A potential fuel for rockets is a combination of $\mathrm{B}_{5} \mathrm{H}_{9}\( and \)\mathrm{O}_{2}$ The two react according to the following balanced equation: $$ 2 \mathrm{B}_{5} \mathrm{H}_{9}(l)+12 \mathrm{O}_{2}(g) \longrightarrow 5 \mathrm{B}_{2} \mathrm{O}_{3}(s)+9 \mathrm{H}_{2} \mathrm{O}(g) $$ If one tank in a rocket holds 126 \(\mathrm{g} \mathrm{B}_{5} \mathrm{H}_{9}\) and another tank holds \(192 \mathrm{g} \mathrm{O}_{2},\) what mass of water can be produced when the entire contents of each tank react together?

We have the following information: 1. Balanced chemical equation: $$ 2 \mathrm{B}_{5}\mathrm{H}_{9}(l)+12 \mathrm{O}_{2}(g) \longrightarrow 5 \mathrm{B}_{2}\mathrm{O}_{3}(s)+9 \mathrm{H}_{2}\mathrm{O}(g) $$ 2. Mass of \(\mathrm{B}_{5}\mathrm{H}_{9}\) = \(126\,\text{g}\) 3. Mass of \(\mathrm{O}_{2}\) = \(192\,\text{g}\)

We need to convert the given masses of \(\mathrm{B}_{5}\mathrm{H}_{9}\) and \(\mathrm{O}_{2}\) into moles using their respective molar masses. Molar mass of \(\mathrm{B}_{5}\mathrm{H}_{9}\): \((5 \times 10.81) + (9 \times 1.008) = 54.05 + 9.072 = 63.122\,\text{g/mol}\) Molar mass of \(\mathrm{O}_{2}\): \(2 \times 16 = 32\,\text{g/mol}\) Moles of \(\mathrm{B}_{5}\mathrm{H}_{9} = \frac{126\,\text{g}}{63.122\,\text{g/mol}} = 1.996\,\text{mol}\) Moles of \(\mathrm{O}_{2} = \frac{192\,\text{g}}{32\,\text{g/mol}} = 6\,\text{mol}\)

According to the balanced chemical equation, \(2\,\text{mol}\) of \(\mathrm{B}_{5}\mathrm{H}_{9}\) react with \(12\,\text{mol}\) of \(\mathrm{O}_{2}\). We will now compare the reactants' given moles to their stoichiometric ratio. \(\frac{1.996\,\text{mol}\,\mathrm{B}_{5}\mathrm{H}_{9}}{2} = 0.998\) \(\frac{6\,\text{mol}\,\mathrm{O}_{2}}{12} = 0.5\) The value with the smaller result (0.5) indicates that \(\mathrm{O}_{2}\) is the limiting reactant.
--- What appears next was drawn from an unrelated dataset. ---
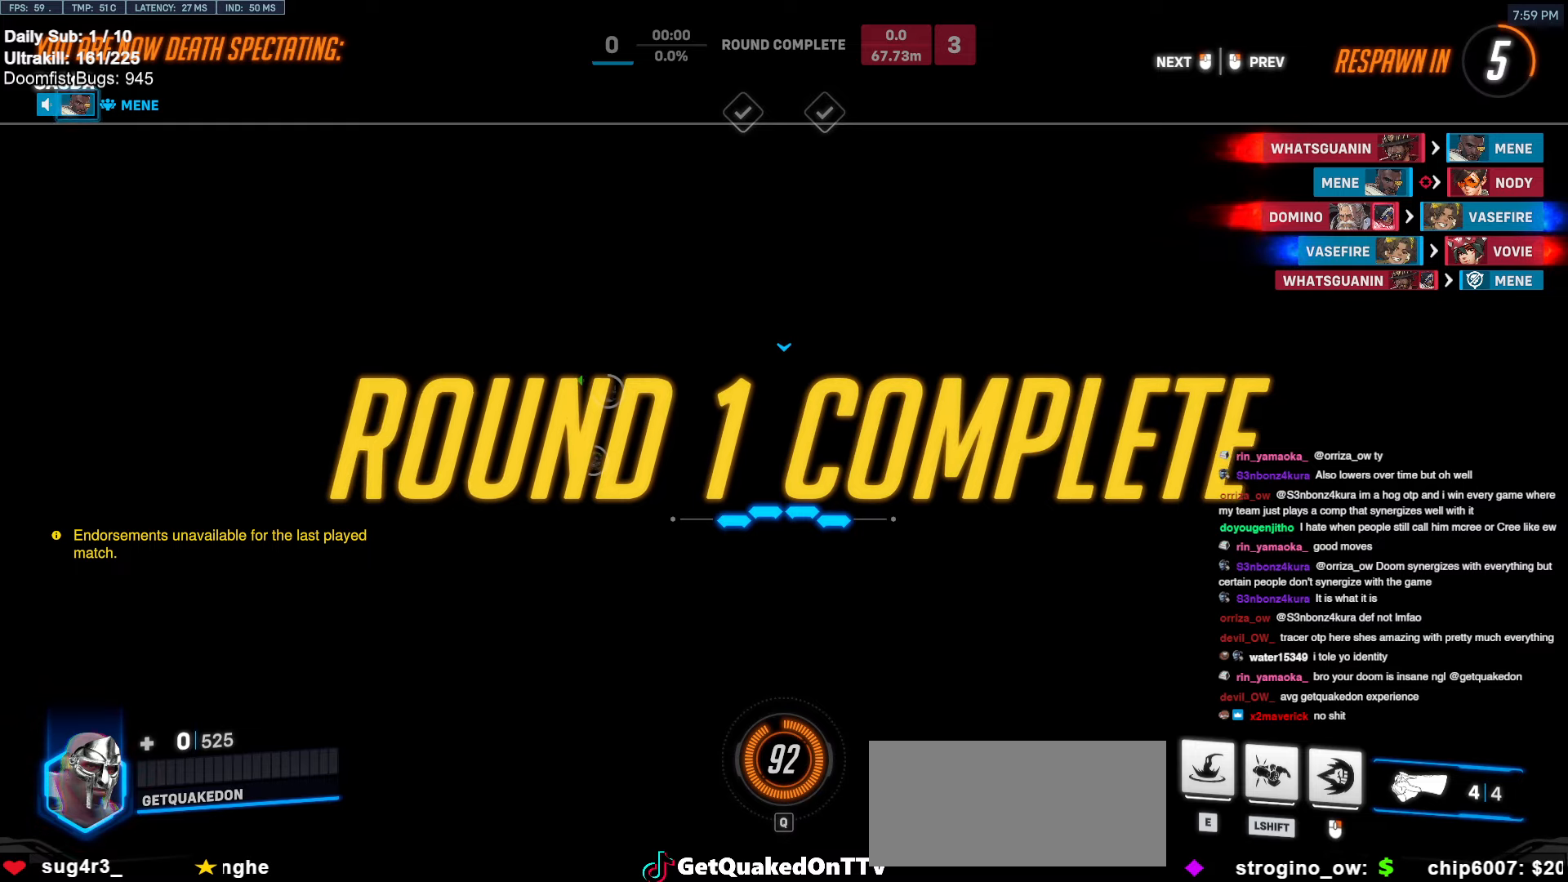
{"keys": [], "mouse": [], "events": [[134, "mouse_left", "down"], [234, "mouse_left", "up"], [367, "mouse_left", "down"], [467, "mouse_left", "up"]]}
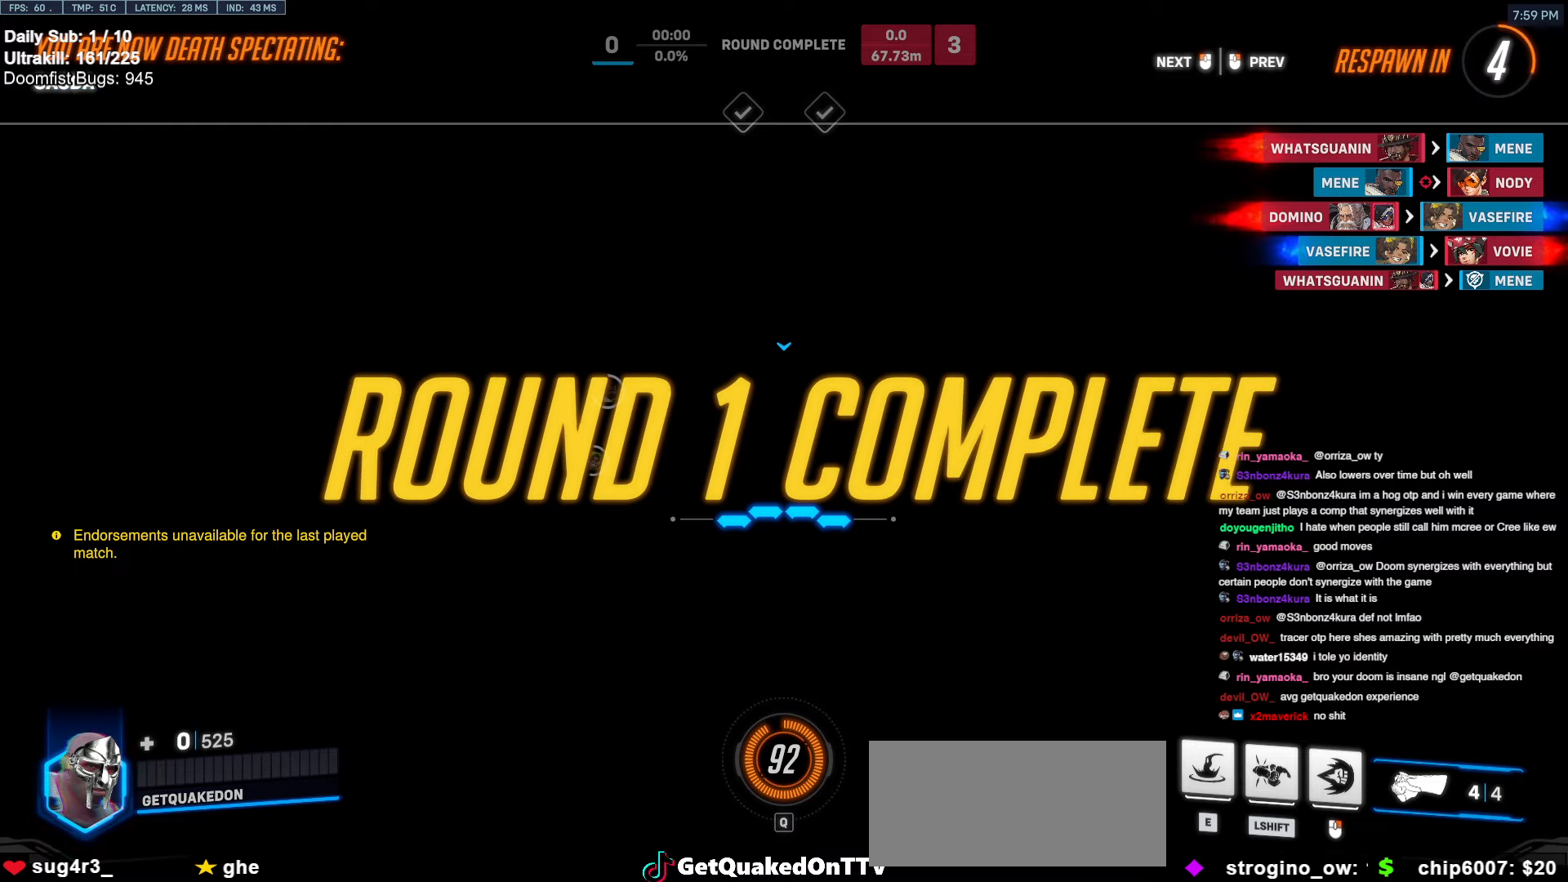
{"keys": [], "mouse": [], "events": []}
Now that we know \(\mathrm{O}_{2}\) is the limiting reactant, we can determine the mass of water produced using the stoichiometry from the balanced equation: $$ 12\,\text{mol}\, \mathrm{O}_{2} \longrightarrow 9\,\text{mol}\, \mathrm{H}_{2}\mathrm{O} $$ Moles of \(\mathrm{H}_{2}\mathrm{O}\) produced: $$ \frac{9\,\text{mol}\, \mathrm{H}_{2}\mathrm{O}}{12\,\text{mol}\, \mathrm{O}_{2}} \times 6\,\text{mol}\, \mathrm{O}_{2} = 4.5\,\text{mol}\, \mathrm{H}_{2}\mathrm{O} $$ Molar mass of \(\mathrm{H}_{2}\mathrm{O}\): \((2 \times 1.008) + 16 = 18.016\,\text{g/mol}\) Now, we can calculate the mass of water produced: $$ 4.5\,\text{mol}\, \mathrm{H}_{2}\mathrm{O} \times 18.016\,\frac{\text{g}}{\text{mol}} = 81.072\,\text{g} $$

Therefore, a mass of \(81.072\,\text{g}\) of water (\(\mathrm{H}_{2}\mathrm{O}\)) can be produced when the entire contents of each tank react together.